Closest candidates are:
  measurement(::T) where T<:AbstractFloat
   @ Measurements ~/.julia/packages/Measurements/hcRfF/src/Measurements.jl:82
  measurement(::Real)
   @ Measurements ~/.julia/packages/Measurements/hcRfF/src/Measurements.jl:83
  measurement(::T, ::T) where T<:AbstractFloat
   @ Measurements ~/.julia/packages/Measurements/hcRfF/src/Measurements.jl:84
  ...

Stacktrace:
 [1] ϕ(t::Taylor1{Float64})
   @ Main ./REPL[100]:1
 [2] top-level scope
   @ REPL[111]:1

I haven't yet tried Diffractor (the docs are not fully fleshed out).

can you try with ForwardDiffOverMeasurements.jl? (adds ForwardDiff overloads to measurements)

With that example, I still get

julia> ForwardDiff.derivative(ϕ, 0.0)
ERROR: StackOverflowError:
Stacktrace:
 [1] measurement(val::ForwardDiff.Dual{…}, err::ForwardDiff.Dual{…}) (repeats 79984 times)
   @ Measurements ~/.julia/packages/Measurements/hcRfF/src/Measurements.jl:93
Some type information was truncated. Use `show(err)` to see complete types.

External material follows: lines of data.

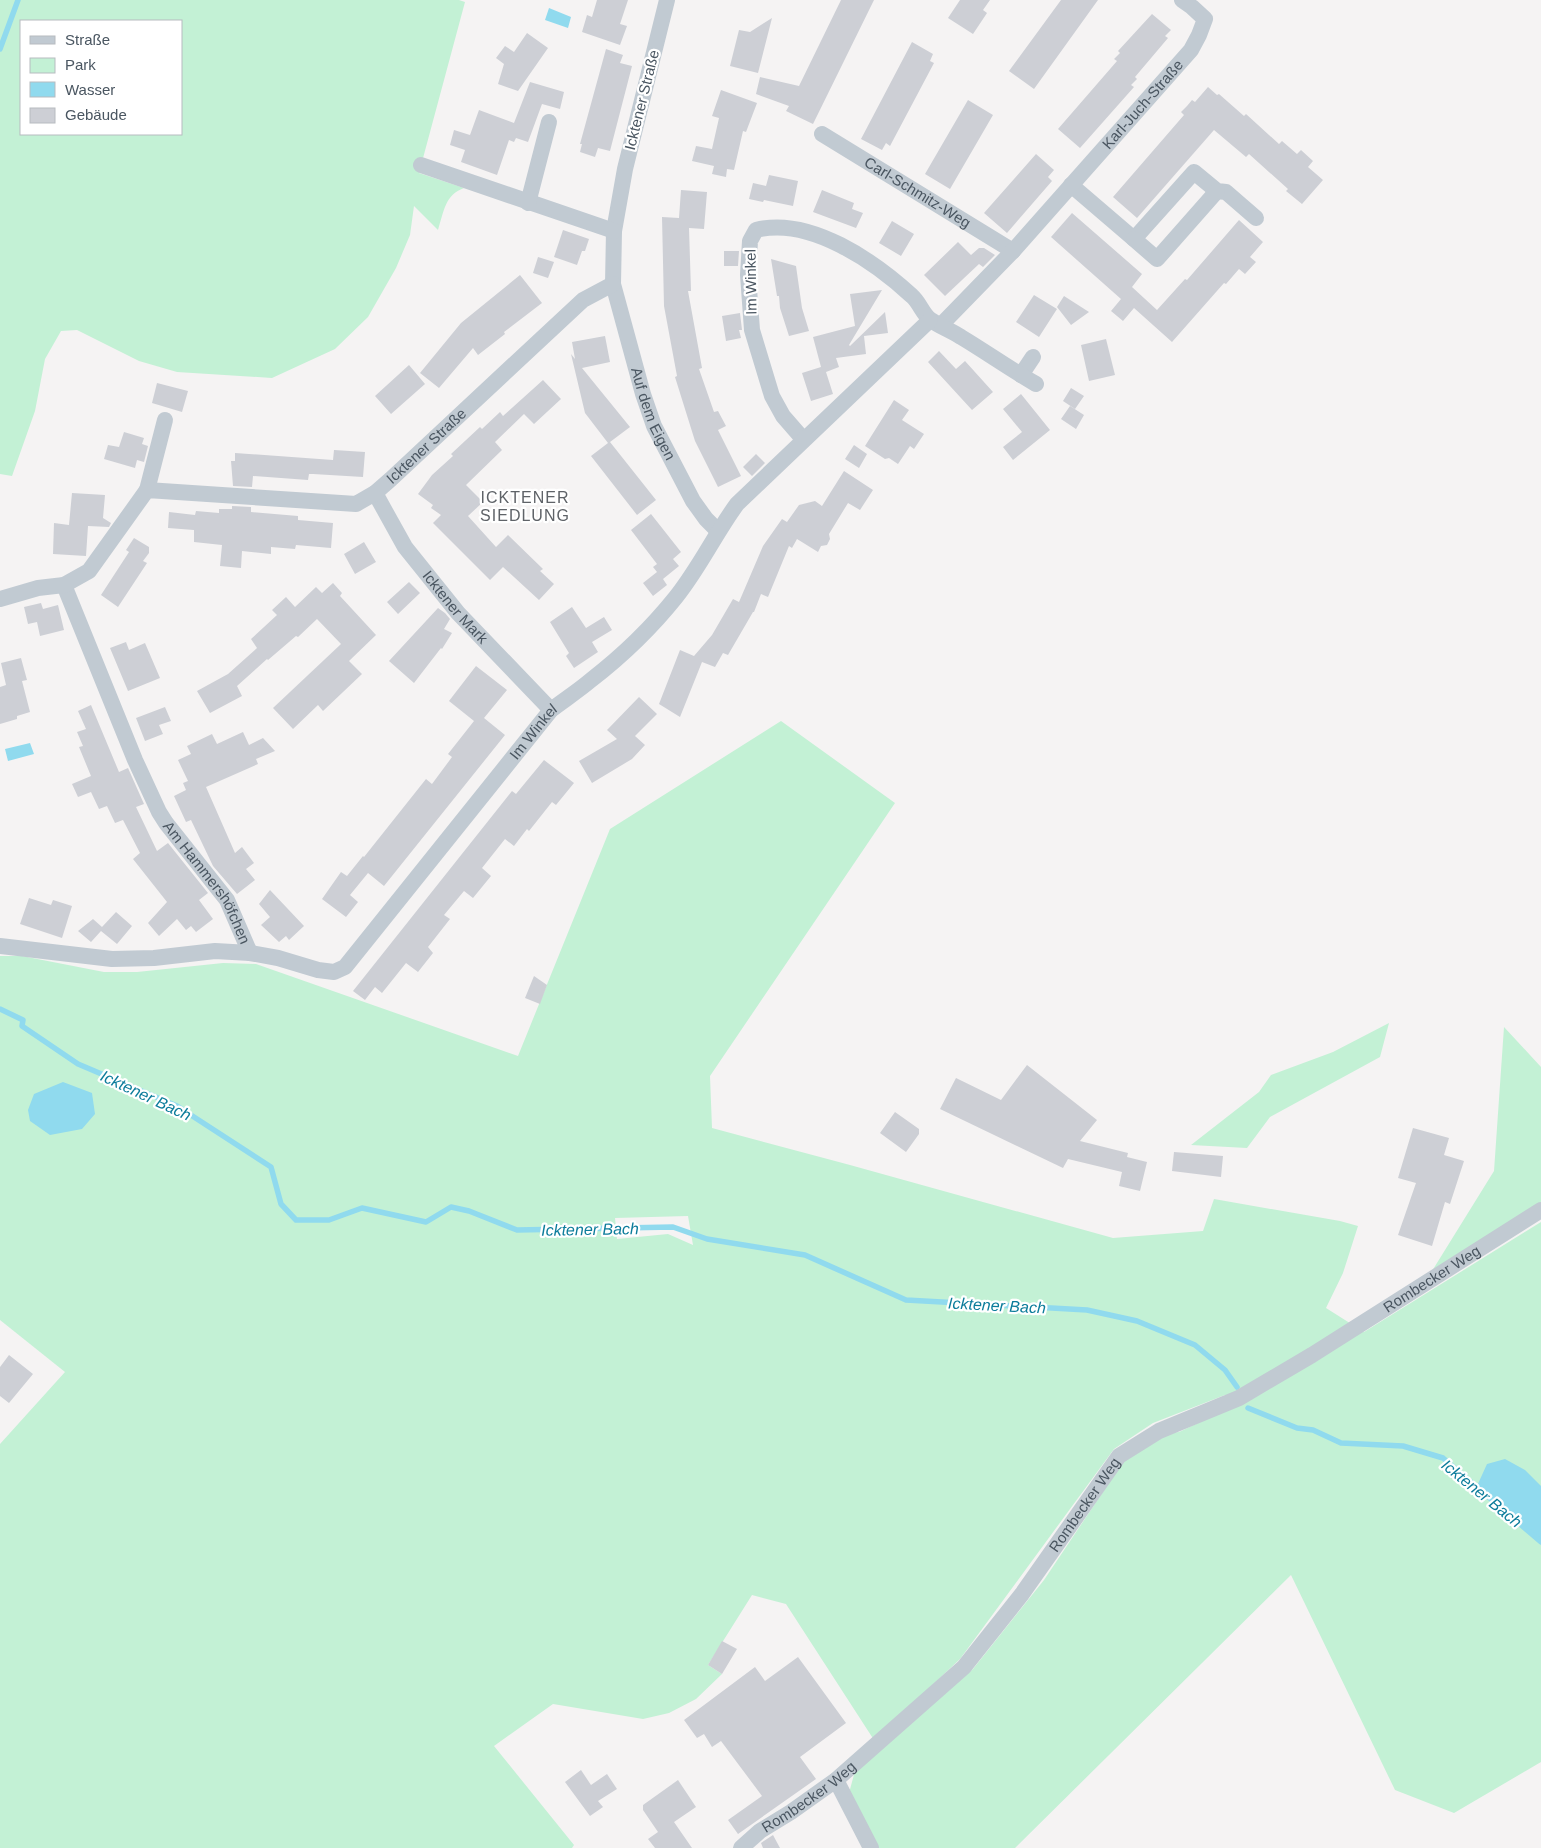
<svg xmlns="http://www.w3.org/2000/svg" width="1541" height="1848" viewBox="0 0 1541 1848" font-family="Arial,sans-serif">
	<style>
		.green { fill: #c3f1d5; fill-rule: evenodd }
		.water { fill: #90daee }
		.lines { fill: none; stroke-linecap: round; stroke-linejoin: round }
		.stream { stroke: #90daee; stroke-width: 5.5 }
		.building { fill: #cdcfd5 }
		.street { stroke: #c1cad2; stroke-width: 16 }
		.labels { text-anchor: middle; stroke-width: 4.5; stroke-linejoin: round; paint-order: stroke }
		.street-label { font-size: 15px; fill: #4a5661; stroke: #fff }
		.neighbourhood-label { font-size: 16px; letter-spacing: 1px; fill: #5f6368; stroke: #fff }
		.water-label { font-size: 16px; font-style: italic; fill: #0c7c9b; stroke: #fff }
	</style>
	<rect width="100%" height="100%" fill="#f5f3f3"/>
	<!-- green -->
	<path class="green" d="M 0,0 L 459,0 L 465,2 L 419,173 L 464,188 C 445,195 444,211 438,230 L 414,206 L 410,235 L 396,268 L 368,317 L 335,349 L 272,378 L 177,372 L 139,361 L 77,330 L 61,331 L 45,359 L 35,411 L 12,476 L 0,474 ZM 21,21 L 181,21 L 181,134 L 21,134 Z
		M 781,721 L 895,803 L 710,1076 L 712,1128 L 850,1165 L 1113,1238 L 1203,1231 L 1214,1199 L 1340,1221 L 1358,1226 L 1343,1273 L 1326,1308 L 1364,1332 L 1541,1222 L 1541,1762 L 1454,1813 L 1395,1790 L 1291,1575 L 1015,1848 L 877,1848 L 849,1793 L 855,1771 L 973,1669 L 1044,1580 L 1125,1459 L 1168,1433 L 1179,1432 L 1228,1409 L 1225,1395 L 1153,1423 L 1114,1449 L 960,1659 L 874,1740 L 786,1604 L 752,1595 L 708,1665 L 722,1674 L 696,1699 L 669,1713 L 643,1719 L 553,1704 L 494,1746 L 574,1845 L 572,1848 L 0,1848 L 0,1444 L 65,1372 L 0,1320 L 0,956 L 22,956 L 104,972 L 137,972 L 223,963 L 256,964 L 518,1056 L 610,829 ZM 688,1216 L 693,1245 L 668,1234 L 617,1239 L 615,1218 Z
		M 1389,1023 L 1380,1057 L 1270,1117 L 1247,1148 L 1191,1145 L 1259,1092 L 1271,1075 L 1333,1052 Z
		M 1504,1027 L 1541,1067 L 1541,1203 L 1432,1271 L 1494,1171 Z"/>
	<!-- water -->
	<path class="water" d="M 549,8 L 571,17 L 568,28 L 545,20 Z
		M 30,743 L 34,754 L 8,761 L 5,749 Z
		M 63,1082 L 92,1093 L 95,1114 L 82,1129 L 50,1135 L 30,1121 L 28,1110 L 34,1094 Z
		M 1505,1459 L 1525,1470 L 1541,1486 L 1541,1542 L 1477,1486 L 1487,1464 Z"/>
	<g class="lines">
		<!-- stream -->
		<path class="stream" d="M 0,49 L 18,0
			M 0,1009 L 23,1020 L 22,1026 L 78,1064 L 177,1106 L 271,1167 L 281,1204 L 296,1220 L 329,1220 L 362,1208 L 426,1222 L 451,1207 L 469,1211 L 517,1230 L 673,1227 L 707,1239 L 805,1255 L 906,1300 L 1087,1310 L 1137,1321 L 1195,1345 L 1225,1370 L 1237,1387
			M 1248,1408 L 1297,1428 L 1313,1430 L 1341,1443 L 1403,1446 L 1443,1458 L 1541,1542"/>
	</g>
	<!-- building -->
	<path class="building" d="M 597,0 L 628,0 L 620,24 L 627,26 L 620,45 L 582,32 L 587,15 L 592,17 Z
		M 841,0 L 874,0 L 813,124 L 786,111 L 789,106 L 756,94 L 760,77 L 799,86 Z
		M 960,0 L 990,0 L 983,10 L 987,13 L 973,34 L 948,18 Z
		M 1061,0 L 1098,0 L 1034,89 L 1009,71 Z
		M 1152,14 L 1171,30 L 1165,36 L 1168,38 L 1135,77 L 1137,79 L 1131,85 L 1134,87 L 1080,148 L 1058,129 L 1117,61 L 1114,59 L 1120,53 L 1118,51 Z
		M 772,18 L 758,73 L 730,66 L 739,30 L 750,32 Z
		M 527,33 L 548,48 L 518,91 L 498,84 L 504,64 L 496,58 L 505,46 L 514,52 Z
		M 912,42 L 933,54 L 930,61 L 934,63 L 890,146 L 886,143 L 882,150 L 861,139 Z
		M 606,49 L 623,55 L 620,63 L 632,66 L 610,151 L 598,148 L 595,157 L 580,152 L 582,144 L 580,144 Z
		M 530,82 L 564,92 L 560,109 L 542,104 L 528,142 L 516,138 L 514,142 L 509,140 L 497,175 L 461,162 L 465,150 L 450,145 L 454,130 L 470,135 L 479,110 L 514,123 Z
		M 1208,87 L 1217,95 L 1219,94 L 1244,116 L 1246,114 L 1279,144 L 1282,141 L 1297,154 L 1301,150 L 1313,161 L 1308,167 L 1323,180 L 1302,204 L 1286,191 L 1288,189 L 1249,154 L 1246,157 L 1214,130 L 1137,218 L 1113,197 L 1184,115 L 1181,112 L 1187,106 L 1192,100 L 1195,102 Z
		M 721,90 L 757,103 L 746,132 L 743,131 L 734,170 L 727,169 L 726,177 L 712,174 L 714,166 L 692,161 L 696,146 L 712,149 L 719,118 L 712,116 Z
		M 968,100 L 993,115 L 950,189 L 925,174 Z
		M 1036,154 L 1054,170 L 1048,177 L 1052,181 L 1007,233 L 984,213 Z
		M 769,175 L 798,181 L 793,206 L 764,200 L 763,202 L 749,199 L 753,183 L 766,186 Z
		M 681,190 L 707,192 L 704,229 L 689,228 L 691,291 L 688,291 L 702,368 L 699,369 L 714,412 L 718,411 L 726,426 L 718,430 L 741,476 L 718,487 L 695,441 L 675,377 L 677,376 L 664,306 L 662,217 L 679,218 Z
		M 822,190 L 854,203 L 852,209 L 863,213 L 856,228 L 813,212 Z
		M 1072,213 L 1142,274 L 1132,287 L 1157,310 L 1185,279 L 1187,280 L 1239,220 L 1263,242 L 1250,257 L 1256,262 L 1245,274 L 1239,269 L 1226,284 L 1224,283 L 1172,342 L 1134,308 L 1123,321 L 1111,311 L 1121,299 L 1051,237 Z
		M 892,221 L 914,234 L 901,256 L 879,243 Z
		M 563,230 L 589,239 L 585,251 L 582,251 L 577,265 L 554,257 Z
		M 958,242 L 971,255 L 979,248 L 984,248 L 995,255 L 983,267 L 979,264 L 945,296 L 924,275 Z
		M 724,251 L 739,251 L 738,266 L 724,266 Z
		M 538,257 L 554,262 L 548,278 L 533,273 Z
		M 771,259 L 796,266 L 802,308 L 809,331 L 789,336 L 780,308 L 779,296 L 777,296 Z
		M 520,275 L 542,303 L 504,332 L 505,334 L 478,355 L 473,348 L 439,388 L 420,373 L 461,323 Z
		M 882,290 L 849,345 L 850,346 L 885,312 L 888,333 L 864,336 L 866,354 L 836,358 L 839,367 L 826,372 L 833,394 L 811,401 L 802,373 L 821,367 L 813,337 L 855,326 L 850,294 Z
		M 1034,295 L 1057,309 L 1039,337 L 1016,322 Z
		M 1064,296 L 1089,312 L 1071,325 L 1057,307 Z
		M 740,313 L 742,330 L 739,330 L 741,338 L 726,341 L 722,316 Z
		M 605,336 L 610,362 L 582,368 L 630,427 L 610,442 L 656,500 L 637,515 L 591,456 L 608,443 L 585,413 L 571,354 L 575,359 L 572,342 Z
		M 1106,339 L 1115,375 L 1089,381 L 1081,345 Z
		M 939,351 L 956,369 L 965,361 L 993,392 L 972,410 L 928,362 Z
		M 409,365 L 425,384 L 391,414 L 375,396 Z
		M 543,380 L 561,399 L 534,424 L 524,414 L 495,442 L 502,450 L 466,485 L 483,502 L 468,516 L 496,547 L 508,535 L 543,569 L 540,571 L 554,584 L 539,600 L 503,567 L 490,580 L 433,523 L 441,515 L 431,508 L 433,505 L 418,494 L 432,475 L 453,456 L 451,454 L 480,427 L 482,429 L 500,412 L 503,416 Z
		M 157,383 L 188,391 L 182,412 L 152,403 Z
		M 1071,388 L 1084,396 L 1075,409 L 1063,401 Z
		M 1021,394 L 1050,430 L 1013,460 L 1003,447 L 1022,432 L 1003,409 Z
		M 894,400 L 909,410 L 902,420 L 924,434 L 914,449 L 910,446 L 898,464 L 889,458 L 885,459 L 865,446 Z
		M 1070,406 L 1084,415 L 1076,429 L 1061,419 Z
		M 124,432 L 144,438 L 142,444 L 148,446 L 144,462 L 137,460 L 135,468 L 104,459 L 108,445 L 119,447 Z
		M 854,445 L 867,454 L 859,468 L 845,459 Z
		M 334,450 L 365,452 L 363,477 L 313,474 L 309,474 L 308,480 L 253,476 L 252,487 L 233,486 L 231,461 L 235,461 L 235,453 L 333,460 Z
		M 756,454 L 765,463 L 752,476 L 743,467 Z
		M 844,471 L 873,490 L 860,510 L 848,503 L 829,534 L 830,539 L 827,545 L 821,546 L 818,552 L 797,539 L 792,548 L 789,546 L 768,597 L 761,594 L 754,612 L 753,612 L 728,655 L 723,653 L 715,667 L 702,662 L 680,717 L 659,704 L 680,650 L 694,656 L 712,635 L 733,599 L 739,602 L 763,546 L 782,519 L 787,522 L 799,505 L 815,501 L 822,506 Z
		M 72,493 L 105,495 L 103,518 L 111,523 L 109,527 L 88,526 L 86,556 L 53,554 L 54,523 L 69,525 Z
		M 232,506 L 251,507 L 251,512 L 298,516 L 298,520 L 333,523 L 331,548 L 296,545 L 295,549 L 271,547 L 271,554 L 242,551 L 241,568 L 220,566 L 222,545 L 194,542 L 194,530 L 168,528 L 169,512 L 195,515 L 196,511 L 219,513 L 219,509 L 232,509 Z
		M 651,514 L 681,552 L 673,559 L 679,566 L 663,579 L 667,585 L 653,596 L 643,583 L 657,572 L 653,567 L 657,564 L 631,530 Z
		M 134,538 L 149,547 L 149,553 L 143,561 L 147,563 L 118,607 L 101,595 L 129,552 L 126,550 Z
		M 364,542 L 376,562 L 355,574 L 344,554 Z
		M 409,582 L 420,593 L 398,614 L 387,602 Z
		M 333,583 L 342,593 L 340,596 L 376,635 L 349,661 L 362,674 L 323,711 L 318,705 L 293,729 L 273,708 L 341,644 L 317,619 L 298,637 L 296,636 L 268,660 L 267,659 L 237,686 L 242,696 L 210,713 L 197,691 L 228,674 L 257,648 L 251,639 L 277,615 L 272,610 L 286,597 L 295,607 L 316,587 L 322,593 Z
		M 41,603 L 43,609 L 58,605 L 64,630 L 40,636 L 37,622 L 28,624 L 24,607 Z
		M 572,607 L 586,628 L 604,617 L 612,630 L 592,642 L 598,652 L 574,668 L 566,656 L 569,653 L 550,622 Z
		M 438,608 L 445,613 L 450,619 L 444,629 L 452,633 L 442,649 L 441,648 L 414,683 L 389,661 Z
		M 126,642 L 129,650 L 145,643 L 160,678 L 128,691 L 110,648 Z
		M 21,658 L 27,680 L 22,681 L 30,712 L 17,716 L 17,719 L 0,724 L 0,687 L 6,685 L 1,663 Z
		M 476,666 L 507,690 L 484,718 L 505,735 L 384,886 L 368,873 L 350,895 L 358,902 L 346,917 L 322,899 L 341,872 L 347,876 L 363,856 L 364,857 L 426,779 L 432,784 L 452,757 L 448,754 L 474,721 L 449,701 Z
		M 639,697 L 657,714 L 635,736 L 645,745 L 632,759 L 592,783 L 579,761 L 617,739 L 607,730 Z
		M 91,705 L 119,772 L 128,768 L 144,804 L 136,807 L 157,851 L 168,843 L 208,893 L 199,900 L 213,919 L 196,932 L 191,926 L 186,930 L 177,919 L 159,936 L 148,923 L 167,902 L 133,859 L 140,853 L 123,820 L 115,823 L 107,806 L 99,809 L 91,792 L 78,797 L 72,784 L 91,776 L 79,747 L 83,746 L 77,732 L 86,729 L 78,711 Z
		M 165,707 L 171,721 L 159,725 L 163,734 L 145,741 L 136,718 Z
		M 243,732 L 249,745 L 263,738 L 275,751 L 256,759 L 258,764 L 206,787 L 235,853 L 242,847 L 254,863 L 246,869 L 255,880 L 237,894 L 213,866 L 191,820 L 186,822 L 174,796 L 186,790 L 183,783 L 188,781 L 178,760 L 191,754 L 187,746 L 212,734 L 217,744 Z
		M 544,760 L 574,783 L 556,805 L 552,802 L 529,831 L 527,829 L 514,846 L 505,839 L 482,868 L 491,876 L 473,898 L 464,891 L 444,915 L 450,919 L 428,947 L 433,953 L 418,972 L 406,963 L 382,993 L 375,987 L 365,1000 L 353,991 L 512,791 L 516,794 Z
		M 270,890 L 304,926 L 289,940 L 286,936 L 279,942 L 261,925 L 270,917 L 259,904 Z
		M 29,898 L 51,905 L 53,900 L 72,906 L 62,938 L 20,924 Z
		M 116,912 L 132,926 L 117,944 L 101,931 L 91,942 L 78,931 L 93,919 L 102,927 Z
		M 534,976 L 547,985 L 540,1004 L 525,998 Z
		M 1027,1065 L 1097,1120 L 1080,1141 L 1128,1153 L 1127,1157 L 1147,1162 L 1140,1191 L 1119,1186 L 1122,1172 L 1068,1159 L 1063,1168 L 940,1109 L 956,1078 L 1001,1100 Z
		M 895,1112 L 919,1129 L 919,1134 L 906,1152 L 880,1133 Z
		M 1413,1128 L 1449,1138 L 1444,1155 L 1464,1161 L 1450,1204 L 1445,1202 L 1432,1246 L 1398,1235 L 1416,1183 L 1398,1178 Z
		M 1174,1152 L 1223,1156 L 1221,1177 L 1172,1171 Z
		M 9,1355 L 33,1374 L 9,1403 L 0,1396 L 0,1367 Z
		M 722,1641 L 737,1649 L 722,1674 L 708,1665 Z
		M 798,1657 L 846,1723 L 800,1757 L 816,1779 L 738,1834 L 728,1820 L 762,1796 L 721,1741 L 712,1747 L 704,1734 L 697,1738 L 684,1720 L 755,1667 L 765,1681 Z
		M 581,1770 L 591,1785 L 607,1774 L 617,1789 L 598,1801 L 603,1807 L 590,1816 L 565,1782 Z
		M 678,1780 L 696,1807 L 674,1822 L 692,1848 L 655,1848 L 648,1839 L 658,1832 L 643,1810 L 643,1805 Z
		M 773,1835 L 780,1848 L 763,1848 L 761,1843 Z"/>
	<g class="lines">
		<!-- street -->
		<g class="street">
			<path id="s1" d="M 667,0 L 625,169 L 614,231 L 613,284 L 643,394 L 654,426 L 693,501 L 706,519 L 718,531"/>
			<path id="s2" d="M 822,134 L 1013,251"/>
			<path d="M 421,165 L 614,231"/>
			<path d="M 1071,185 L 1134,239 L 1194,172 L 1217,191 L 1226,192 L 1256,218"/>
			<path d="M 528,203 L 549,122"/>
			<path d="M 1134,239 L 1157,259 L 1217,191"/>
			<path id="s3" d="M 941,325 L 1013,251 L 1191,50 L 1199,35 L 1205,19 L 1192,7 L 1182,0"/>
			<path d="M 1021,375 L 1033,357"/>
			<path d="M 803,439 L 783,416 L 772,396 L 752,330 L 748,275 L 750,241 L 756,230 C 810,216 875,262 912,296 C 920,303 923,315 931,320 C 939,326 952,331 961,337 C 986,352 1010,369 1036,384"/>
			<path d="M 147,490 L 165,420"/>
			<path id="s4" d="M 375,493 L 405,547 L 458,613 L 551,710"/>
			<path id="s5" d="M 64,585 L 135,760 L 159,812 L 166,823 L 227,900 L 250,953"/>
			<path id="s6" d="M 0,599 L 38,588 L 64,585 L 89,571 L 147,490 L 356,504 L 375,493 L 391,479 L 583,300 L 613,284"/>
			<path id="s7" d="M 0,946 L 112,959 L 154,958 L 215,951 L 250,953 L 278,958 L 318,970 L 334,972 L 345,967 L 551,710 C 564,700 578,691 591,680 C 622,656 652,627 676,597 C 700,567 715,534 737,504 L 930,320"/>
			<path d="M 836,1780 L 871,1848"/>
			<path id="s8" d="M 741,1848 L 760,1831 L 791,1812 L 836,1780 L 964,1667 L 1022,1594 L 1119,1456 L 1159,1431 L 1239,1398 L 1312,1355 L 1541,1210"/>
		</g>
	</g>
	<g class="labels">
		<!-- street labels -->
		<g class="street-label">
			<text transform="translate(642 100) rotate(-76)" y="5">Icktener Straße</text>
			<text dy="5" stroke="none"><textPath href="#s3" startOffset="299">Karl-Juch-Straße</textPath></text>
			<text dy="5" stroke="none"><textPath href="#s2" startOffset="112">Carl-Schmitz-Weg</textPath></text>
			<text transform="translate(751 282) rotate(-91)" y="5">Im Winkel</text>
			<text dy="5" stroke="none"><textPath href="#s1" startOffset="426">Auf dem Eigen</textPath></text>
			<text dy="5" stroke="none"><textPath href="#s6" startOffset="495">Icktener Straße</textPath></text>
			<text dy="5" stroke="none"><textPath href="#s4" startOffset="140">Icktener Mark</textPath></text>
			<text dy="5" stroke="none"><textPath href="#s7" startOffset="651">Im Winkel</textPath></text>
			<text dy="5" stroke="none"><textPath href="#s5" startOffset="332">Am Hammershöfchen</textPath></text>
			<text dy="5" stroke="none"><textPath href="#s8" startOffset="910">Rombecker Weg</textPath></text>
			<text dy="5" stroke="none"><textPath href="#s8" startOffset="490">Rombecker Weg</textPath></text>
			<text dy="5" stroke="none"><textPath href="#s8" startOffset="85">Rombecker Weg</textPath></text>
		</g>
		<!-- neighbourhood labels -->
		<g class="neighbourhood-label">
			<text x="525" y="503">ICKTENER<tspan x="525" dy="18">SIEDLUNG</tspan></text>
		</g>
		<!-- water labels -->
		<g class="water-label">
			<text transform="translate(146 1095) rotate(25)" y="6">Icktener Bach</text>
			<text transform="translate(590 1229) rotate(-1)" y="6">Icktener Bach</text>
			<text transform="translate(997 1305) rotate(3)" y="6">Icktener Bach</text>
			<text transform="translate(1482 1493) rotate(39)" y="6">Icktener Bach</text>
		</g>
	</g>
	<!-- legend -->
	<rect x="20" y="20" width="162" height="115" fill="#ffffff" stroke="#b7bbc0"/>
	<rect x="30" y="36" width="25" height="8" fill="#c1cad2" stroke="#b7bbc0"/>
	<text x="65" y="45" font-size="15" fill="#4a5661">Straße</text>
	<rect x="30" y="58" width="25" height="15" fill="#c3f1d5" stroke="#b7bbc0"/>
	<text x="65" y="70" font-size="15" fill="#4a5661">Park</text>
	<rect x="30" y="82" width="25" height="15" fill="#90daee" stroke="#b7bbc0"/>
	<text x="65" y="95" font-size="15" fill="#4a5661">Wasser</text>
	<rect x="30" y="108" width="25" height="15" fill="#cdcfd5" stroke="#b7bbc0"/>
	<text x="65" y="120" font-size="15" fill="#4a5661">Gebäude</text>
</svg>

This is with Measurements 2.10.0, ForwardDiff 0.10.36, and ForwardDiffOverMeasurements 0.1.0. Might the difference from the examples you show is that the variable I'm differentiating is a mapping Float64 -> Measurement{Float64} rather than a Measurement{Float64} -> Measurement{Float64}?

A method measurement(val, err::Dual{T, V})::Dual{T, Measurement{T}} is needed.